(Dataset excerpts)
•••••
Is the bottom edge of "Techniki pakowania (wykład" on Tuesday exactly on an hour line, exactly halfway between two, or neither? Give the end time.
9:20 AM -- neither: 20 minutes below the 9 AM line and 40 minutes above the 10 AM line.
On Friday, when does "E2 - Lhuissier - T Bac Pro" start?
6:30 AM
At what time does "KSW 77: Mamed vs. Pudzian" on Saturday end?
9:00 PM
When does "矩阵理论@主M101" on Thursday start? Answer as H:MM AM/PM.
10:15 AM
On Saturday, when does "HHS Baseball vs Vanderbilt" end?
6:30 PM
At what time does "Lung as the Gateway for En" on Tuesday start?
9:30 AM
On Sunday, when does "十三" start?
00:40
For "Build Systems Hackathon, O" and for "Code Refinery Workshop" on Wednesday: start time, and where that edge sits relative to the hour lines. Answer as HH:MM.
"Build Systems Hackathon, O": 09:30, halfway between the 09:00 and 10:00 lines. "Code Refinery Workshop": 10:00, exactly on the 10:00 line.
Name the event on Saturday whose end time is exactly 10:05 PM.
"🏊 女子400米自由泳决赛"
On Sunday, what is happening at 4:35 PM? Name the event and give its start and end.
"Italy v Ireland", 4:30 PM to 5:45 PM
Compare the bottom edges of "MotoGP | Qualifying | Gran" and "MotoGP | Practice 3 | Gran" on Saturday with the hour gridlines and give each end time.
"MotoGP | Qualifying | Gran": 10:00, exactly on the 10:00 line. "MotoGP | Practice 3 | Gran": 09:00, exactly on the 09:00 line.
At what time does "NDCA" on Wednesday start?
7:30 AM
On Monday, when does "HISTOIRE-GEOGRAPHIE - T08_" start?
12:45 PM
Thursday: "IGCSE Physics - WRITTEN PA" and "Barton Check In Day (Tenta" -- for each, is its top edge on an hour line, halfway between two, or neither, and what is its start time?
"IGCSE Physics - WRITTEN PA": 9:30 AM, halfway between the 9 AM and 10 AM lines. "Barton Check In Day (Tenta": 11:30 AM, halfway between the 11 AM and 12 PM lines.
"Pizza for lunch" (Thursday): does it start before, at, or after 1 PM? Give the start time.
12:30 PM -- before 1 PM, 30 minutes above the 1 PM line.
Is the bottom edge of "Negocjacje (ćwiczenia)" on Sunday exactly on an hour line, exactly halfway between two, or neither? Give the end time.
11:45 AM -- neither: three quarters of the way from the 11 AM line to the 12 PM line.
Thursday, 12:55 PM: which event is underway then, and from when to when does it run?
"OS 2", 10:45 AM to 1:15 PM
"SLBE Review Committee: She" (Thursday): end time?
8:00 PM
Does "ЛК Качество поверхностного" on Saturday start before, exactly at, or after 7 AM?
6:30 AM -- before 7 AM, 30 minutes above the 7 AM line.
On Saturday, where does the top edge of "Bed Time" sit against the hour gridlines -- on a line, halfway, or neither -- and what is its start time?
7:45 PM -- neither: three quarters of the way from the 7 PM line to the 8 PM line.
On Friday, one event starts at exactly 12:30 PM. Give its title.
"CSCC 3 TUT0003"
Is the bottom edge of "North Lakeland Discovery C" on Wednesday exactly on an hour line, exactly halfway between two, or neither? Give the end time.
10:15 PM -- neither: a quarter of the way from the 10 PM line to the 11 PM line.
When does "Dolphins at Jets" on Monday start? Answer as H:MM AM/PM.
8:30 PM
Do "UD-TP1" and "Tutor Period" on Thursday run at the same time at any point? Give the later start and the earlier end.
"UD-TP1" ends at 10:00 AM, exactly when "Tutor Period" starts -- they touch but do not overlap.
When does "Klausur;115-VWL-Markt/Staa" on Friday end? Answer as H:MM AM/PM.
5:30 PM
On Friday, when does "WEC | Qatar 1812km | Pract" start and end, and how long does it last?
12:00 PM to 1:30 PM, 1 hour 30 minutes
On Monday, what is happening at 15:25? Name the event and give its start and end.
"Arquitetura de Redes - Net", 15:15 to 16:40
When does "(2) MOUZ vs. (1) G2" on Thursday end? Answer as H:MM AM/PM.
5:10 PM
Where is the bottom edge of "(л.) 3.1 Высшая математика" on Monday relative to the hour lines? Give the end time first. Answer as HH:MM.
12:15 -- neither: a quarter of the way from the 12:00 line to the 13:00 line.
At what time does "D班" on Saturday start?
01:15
•••••
(Work to complete): Extract each line from the rows above that contains the string "Period". Copy every matching line in full.

(Completed exercise):
Do "UD-TP1" and "Tutor Period" on Thursday run at the same time at any point? Give the later start and the earlier end.
"UD-TP1" ends at 10:00 AM, exactly when "Tutor Period" starts -- they touch but do not overlap.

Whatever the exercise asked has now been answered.